雅致的玉颜上画着清淡的梅花妆,原本清丽的脸蛋上褪去了那稚嫩的青涩,显现出了丝丝妩媚,勾魂慑魄;
最令人难忘的却是那一双灿然的星光水眸。
金色华衣裹身,外披水仙散花翠色薄纱,露出线条优美的颈项和清晰可见的锁骨,裙幅褶褶如雪月光华流动轻泻于地。
三千青丝用发带束起,头插珍珠多宝步摇,随着行走轻轻摇晃,风情万种。
“笃笃笃”……
门外传来轻轻的敲门声,敲门人非常温文有礼,每敲三下停歇一会。
顾宁不慌不忙的行走至雕了如意纹的月桌前,把备好的黄酒放在热水中温上,点燃小鼎中的熏香。
明月手脚发麻的拉开房门,惊讶的发现门外站着一位俊俏男子。
只见男子一身织锦银纹白衣,墨发随意披在后背,随着夜风舞动。
白皙的左脸如同神袛圣洁,右脸一道狰狞的伤疤破坏了美感,恐怖如恶鬼。
勾人的桃花眼尾沾着点点红色,像是涂了上好的胭脂,妖艳邪魅。
如果不看右脸,真和她家小姐是天造地设的一对。
男子目露惊艳之色,紧紧的盯着顾宁,一步步慢慢走过去,脚步声仿佛死神的丧钟。
很快,男子行至桌前,一对闪着蓝色微光的獠牙,慢慢收回嘴中。
男子随手撩开滑到肩上的墨发,温声轻笑道:
“公主,半年不见,容貌更胜往日。”
他左手撑在桌上,慢慢倾身凑近顾宁。
目光盯着顾宁的双目,缓缓伸出右手,把玩着那只珍珠多宝步摇,漫不经心道:
“在见到公主以前,我已经想好了怎样让你最痛苦,毕竟我右脸的伤,可是公主亲自动的手呢。不过,我改主意了。”
蛇妖浅浅的呼吸打在顾宁脸上,带着淡淡的血腥之气,含笑附在顾宁耳边,仿佛情人间的低语:
“这么完美的躯体,我一定会好好保存,每日观赏。”
顾宁忍住把蛇妖拍开的冲动,嘴角含着温柔的笑容道:
“自从那晚和白公子一别,本宫日夜思念,不得安寝。可是不小心伤了白公子,本宫自知罪孽深重,不知道白公子能不能给我个赔罪的机会?”
蛇妖听着顾宁诚恳的话语,颇有兴致的勾唇一笑。
“哦?公主想怎么赔罪?”
说着,便动作轻柔的拔下手中的珍珠多宝步摇,失去束缚的黑发如同上好的绸缎散落下来,包裹住顾宁的腰身。
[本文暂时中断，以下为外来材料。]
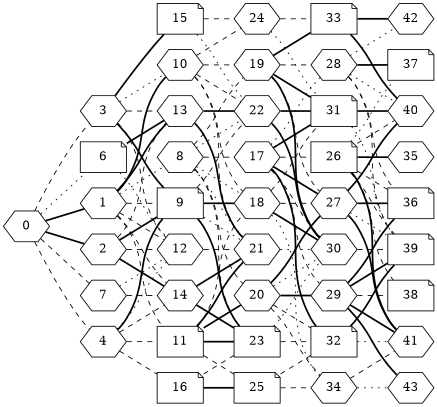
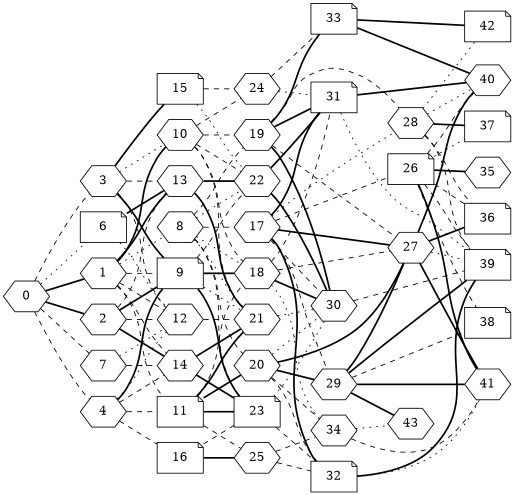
  strict graph {
    rankdir=LR
    node [shape=hexagon]
    edge [style=dashed]
    6 [shape=note]
    0
    2
    1
    3
    4
    7
    12
    13
    9 [shape=note]
    14
    10
    8
    11 [shape=note]
    15 [shape=note]
    16 [shape=note]
    21
    22
    18
    23 [shape=note]
    19
    24
    17
    20
-   25 [shape=note]
+   25
    27
    30
    31 [shape=note]
    34
    28
    33 [shape=note]
    32 [shape=note]
    26 [shape=note]
    29
    35
    36 [shape=note]
    37 [shape=note]
    38 [shape=note]
    39 [shape=note]
    40
    41
-   42
+   42 [shape=note]
    43
    6 -- 12 [style=dotted]
    6 -- 13 [style=bold]
    0 -- 6 [style=dotted]
    0 -- 2 [style=bold]
    0 -- 1 [style=bold]
    0 -- 3
    0 -- 4
    0 -- 7
    2 -- 12
    2 -- 13
    2 -- 9 [style=bold]
    2 -- 14 [style=bold]
    1 -- 12
    1 -- 13 [style=bold]
    1 -- 9
    1 -- 14
    1 -- 10 [style=bold]
    1 -- 8 [style=dotted]
    1 -- 11
    3 -- 12
    3 -- 13
    3 -- 9 [style=bold]
    3 -- 10 [style=dotted]
    3 -- 15 [style=bold]
    4 -- 12 [style=dotted]
    4 -- 9 [style=bold]
    4 -- 14
    4 -- 11
    4 -- 16
    7 -- 12 [style=dotted]
    7 -- 14
    12 -- 21
    13 -- 21 [style=bold]
    13 -- 22 [style=bold]
    9 -- 21 [style=dotted]
    9 -- 22
    9 -- 18 [style=bold]
    9 -- 23 [style=bold]
    14 -- 21 [style=bold]
    14 -- 23 [style=bold]
    10 -- 21
    10 -- 22
    10 -- 18
    10 -- 19
    10 -- 24
    8 -- 21 [style=dotted]
    8 -- 22 [style=dotted]
    8 -- 18 [style=dotted]
    8 -- 23
    8 -- 19
    8 -- 17
    8 -- 20
    11 -- 21 [style=bold]
    11 -- 18
    11 -- 23 [style=bold]
    11 -- 20 [style=bold]
    11 -- 25
    15 -- 22 [style=dotted]
    15 -- 24
    16 -- 23
    16 -- 25 [style=bold]
    21 -- 30 [style=dotted]
    22 -- 30 [style=bold]
    22 -- 31 [style=bold]
    18 -- 27
    18 -- 30 [style=bold]
    18 -- 31
    18 -- 34 [style=dotted]
    23 -- 30 [style=dotted]
    23 -- 32
    19 -- 27
    19 -- 30 [style=bold]
    19 -- 31 [style=bold]
    19 -- 28
    19 -- 33 [style=bold]
    24 -- 31 [style=dotted]
    24 -- 33
    17 -- 27 [style=bold]
    17 -- 30
    17 -- 31 [style=bold]
    17 -- 28 [style=dotted]
    17 -- 32 [style=bold]
    17 -- 26
    17 -- 29
    20 -- 27 [style=bold]
    20 -- 30 [style=dotted]
    20 -- 34
    20 -- 32
    20 -- 29 [style=bold]
    25 -- 34
    25 -- 32
    27 -- 36 [style=bold]
    27 -- 39 [style=dotted]
    27 -- 40 [style=bold]
    27 -- 41 [style=bold]
    30 -- 39
    31 -- 39 [style=dotted]
    31 -- 40 [style=bold]
    34 -- 41
    34 -- 43 [style=dotted]
    28 -- 36
    28 -- 37 [style=bold]
    28 -- 39
    28 -- 40 [style=dotted]
    28 -- 42 [style=dotted]
    33 -- 40 [style=bold]
    33 -- 42 [style=bold]
    32 -- 39 [style=bold]
    32 -- 41 [style=dotted]
    26 -- 35 [style=bold]
    26 -- 36
    26 -- 37 [style=dotted]
    26 -- 38
    26 -- 39
    26 -- 40
    26 -- 41 [style=bold]
-   29 -- 36 [style=bold]
+   29 -- 27 [style=bold]
    29 -- 38
    29 -- 39 [style=bold]
    29 -- 41 [style=bold]
    29 -- 43 [style=bold]
  }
闪烁的烛火间,竟然分不清到底是蛇妖魅人,还是顾宁更惑人。
蛇妖把玩着手中的珍珠,深深嗅了口空气中浓郁的桂花香,慵懒的坐在椅子上道:
“公主莫不会以为赔了罪,事情就抵消了。不过看在情份上,我会让你死的舒服一些。”
顾宁拿出温好的黄酒,执起白玉酒壶,给两人各自倒了一盅,端起酒杯道:
“本宫知道,只有一死才能让公子舒心。这半年本宫日夜在后悔中度过,临死前,希望能以酒赔罪。
公子,请。”
蛇妖放下步摇,玩味的看着眼前的酒杯,薄唇轻启道:
“不如我们喝个交杯酒,全了礼数,以后逢年过节我也会给你烧点纸钱。”
顾宁心中暗骂,呸,果然是蛇,奸滑!
然而脸上却露出激动之色,仿佛能与白公子喝交杯酒是天大的恩宠。
两人执起酒杯四目相对,顾宁“娇涩”的低下头,似是害羞。
蛇妖狭促的取笑她,如同一对情深义重的新婚夫妻。
“娘子,请。”
蛇妖把酒喂进顾宁口中,看她没有反常之色,才放心的就着顾宁的手,喝下杯中酒。
“礼成,娘子,现在我们该……”
“啪嗒”~
酒杯落在桌上,碎成两半。
蛇妖掐着脖子,喉咙间发出痛苦的喘息,脸色苍白的倚在桌上,海藻般的墨发无风自动。
顾宁撩起裙摆,高高抬起右腿一脚踢倒蛇妖。
接着上前几步踩在他衣襟散开的胸膛上道:
“现在该做烤蛇的第一步,腌蛇肉了,明月!”
张庄头和明月推开木门,抬着一个巨大的木盆冲进来。
哗啦一声,将盆中的液体倾倒在蛇妖身上,一滴不剩。
随着液体倒在身上,腥臭的红色烟雾源源不断从蛇妖身上涌出,呛人的味道充满卧房。